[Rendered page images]

────────────────────────────────────────

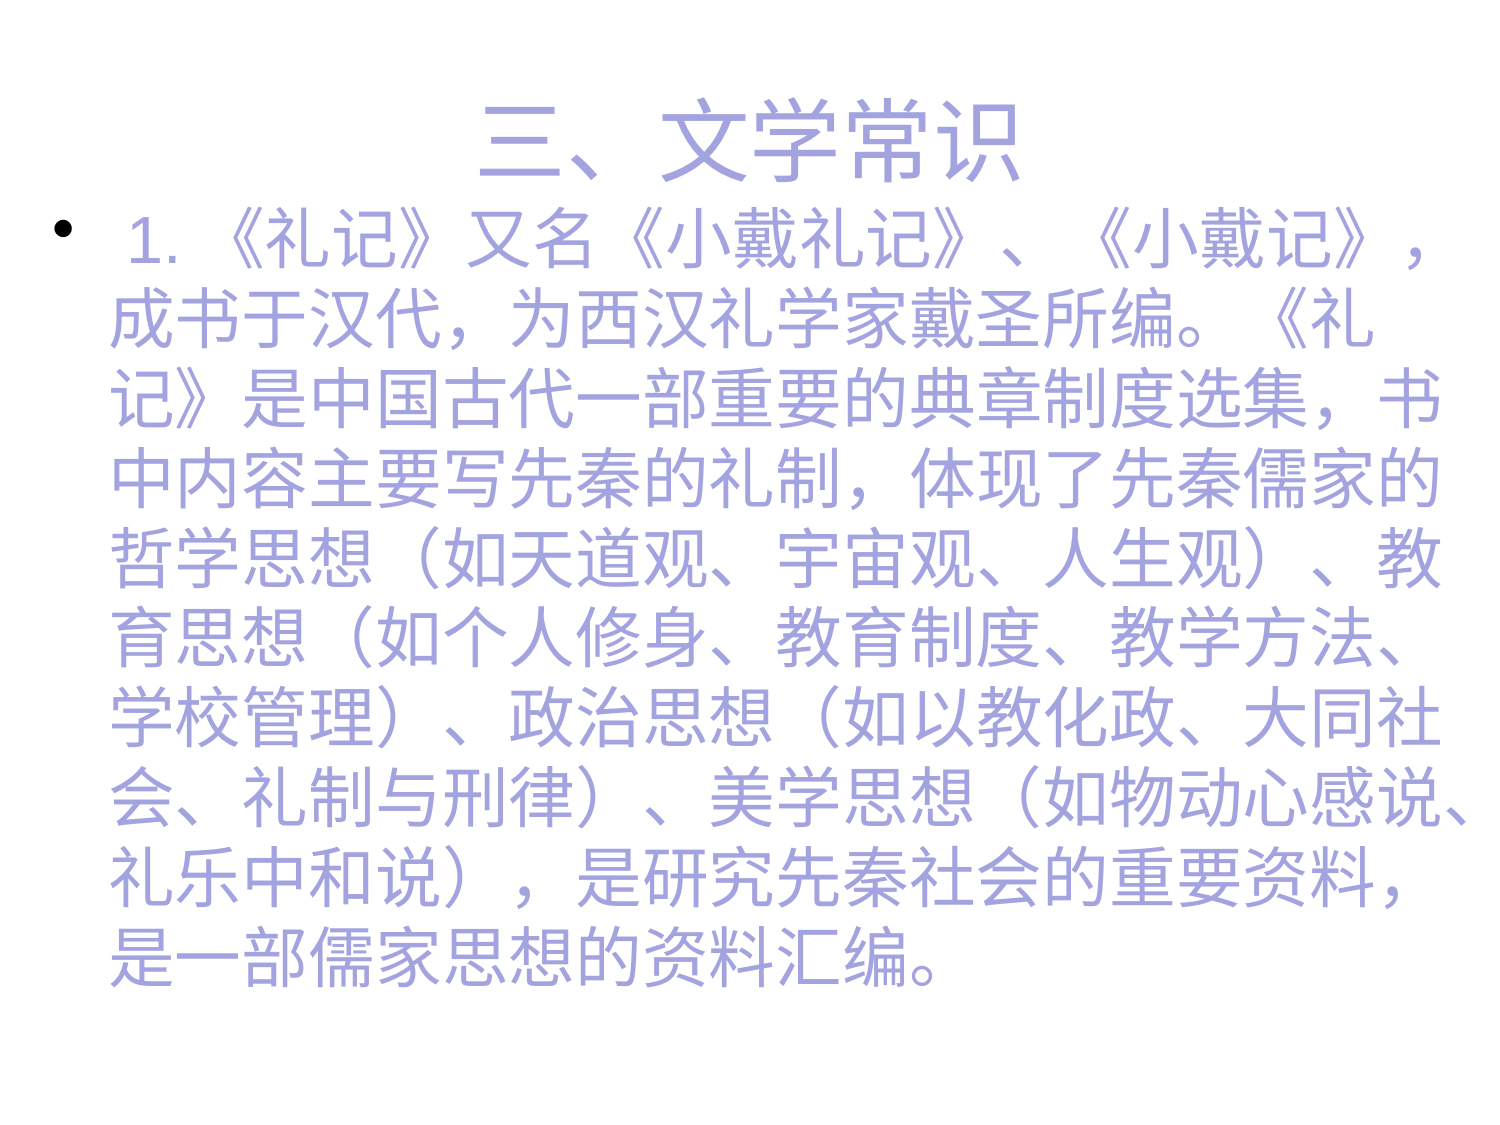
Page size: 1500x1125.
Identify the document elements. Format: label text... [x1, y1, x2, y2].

list 1.《礼记》又名《小戴礼记》、《小戴记》，成书于汉代，为西汉礼学家戴圣所编。《礼记》是中国古代一部重要的典章制度选集，书中内容主要写先秦的礼制，体现了先秦儒家的哲学思想（如天道观、宇宙观、人生观）、教育思想（如个人修身、教育制度、教学方法、学校管理）、政治思想（如以教化政、大同社会、礼制与刑律）、美学思想（如物动心感说、礼乐中和说），是研究先秦社会的重要资料，是一部儒家思想的资料汇编。 [37, 188, 1463, 1041]
title 三、文学常识 [74, 44, 1426, 188]
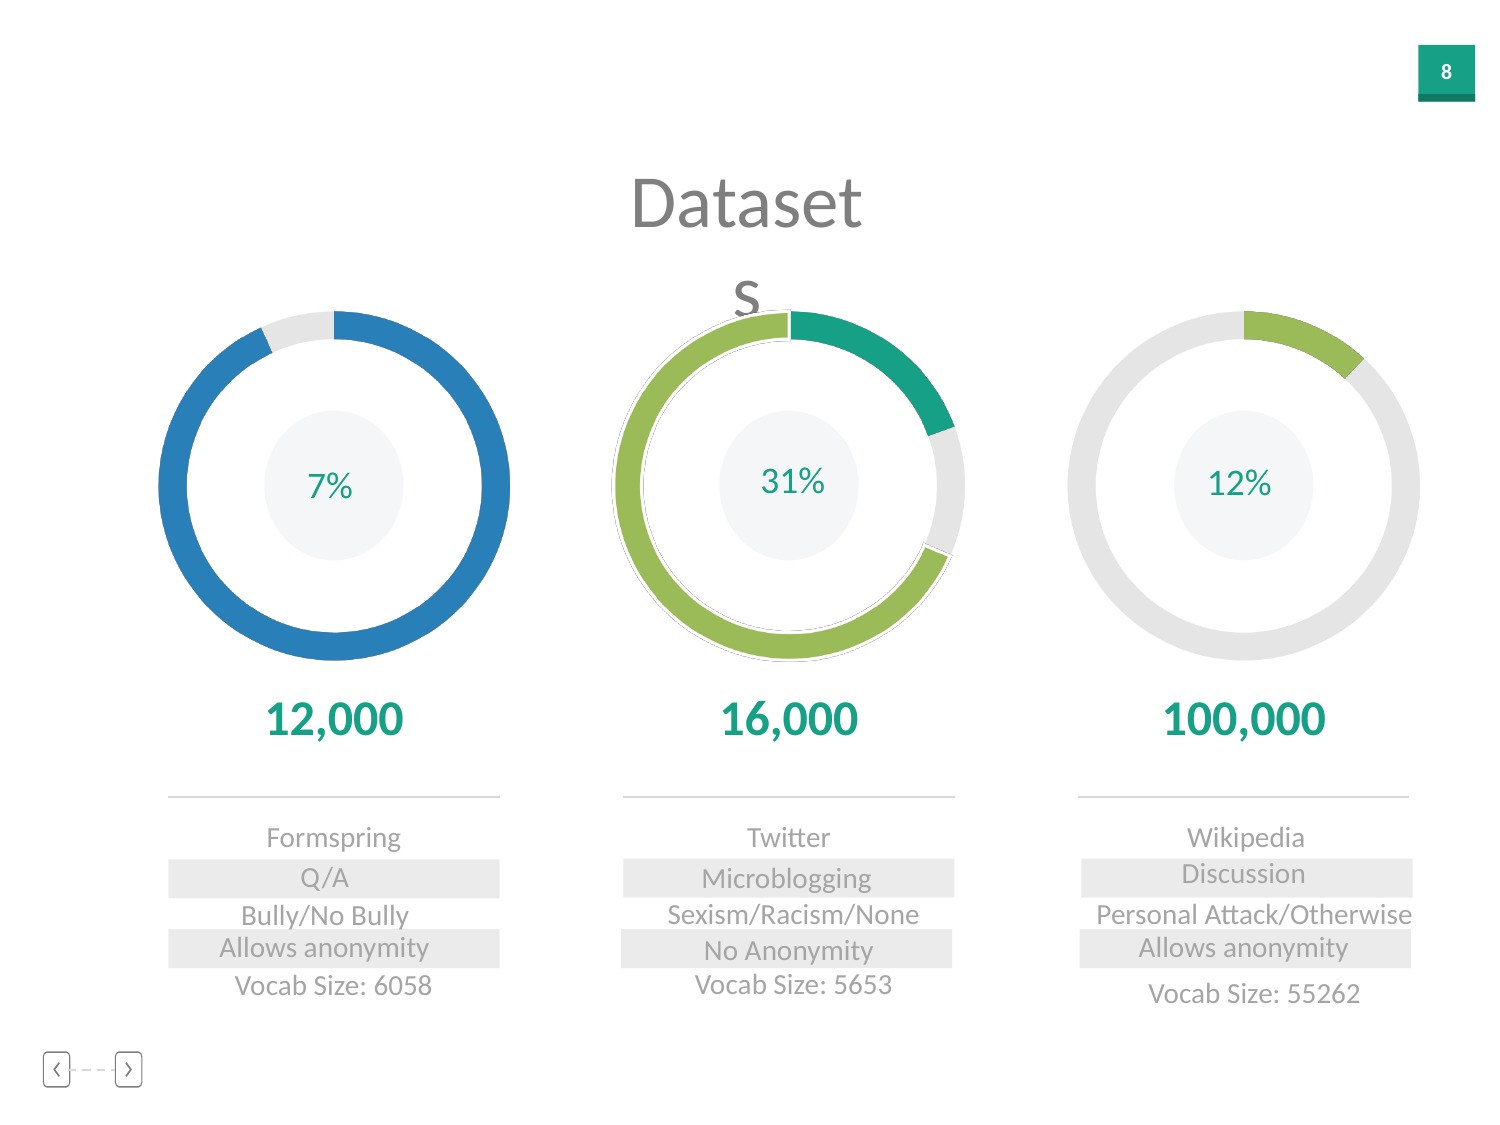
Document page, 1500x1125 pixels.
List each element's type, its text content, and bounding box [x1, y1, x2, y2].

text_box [134, 282, 1443, 862]
text_box Personal Attack/Otherwise [1079, 888, 1430, 939]
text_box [168, 850, 500, 902]
text_box Datasets [601, 144, 893, 251]
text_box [623, 852, 955, 903]
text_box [620, 923, 953, 975]
text_box Vocab Size: 55262 [1131, 980, 1377, 1018]
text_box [1081, 846, 1413, 898]
text_box Sexism/Racism/None [651, 911, 936, 922]
text_box Vocab Size: 5653 [678, 983, 909, 1009]
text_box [168, 920, 500, 1007]
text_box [1079, 920, 1412, 972]
text_box Bully/No Bully [225, 910, 426, 919]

────────────────────────────────────────

Print the records above word for word, omitting any picture they contain.

### Response for this exercise
Page size: 1500x1125.
Identify the document elements. Format: label text... [x1, y1, x2, y2].

list 1.《礼记》又名《小戴礼记》、《小戴记》，成书于汉代，为西汉礼学家戴圣所编。《礼记》是中国古代一部重要的典章制度选集，书中内容主要写先秦的礼制，体现了先秦儒家的哲学思想（如天道观、宇宙观、人生观）、教育思想（如个人修身、教育制度、教学方法、学校管理）、政治思想（如以教化政、大同社会、礼制与刑律）、美学思想（如物动心感说、礼乐中和说），是研究先秦社会的重要资料，是一部儒家思想的资料汇编。 [37, 188, 1463, 1041]
title 三、文学常识 [74, 44, 1426, 188]
Document page, 1500x1125 pixels.
List each element's type, its text content, and bounding box [x1, y1, x2, y2].

text_box [134, 282, 1443, 862]
text_box Personal Attack/Otherwise [1079, 888, 1430, 939]
text_box [168, 850, 500, 902]
text_box Datasets [601, 144, 893, 251]
text_box [623, 852, 955, 903]
text_box [620, 923, 953, 975]
text_box Vocab Size: 55262 [1131, 980, 1377, 1018]
text_box [1081, 846, 1413, 898]
text_box Sexism/Racism/None [651, 911, 936, 922]
text_box Vocab Size: 5653 [678, 983, 909, 1009]
text_box [168, 920, 500, 1007]
text_box [1079, 920, 1412, 972]
text_box Bully/No Bully [225, 910, 426, 919]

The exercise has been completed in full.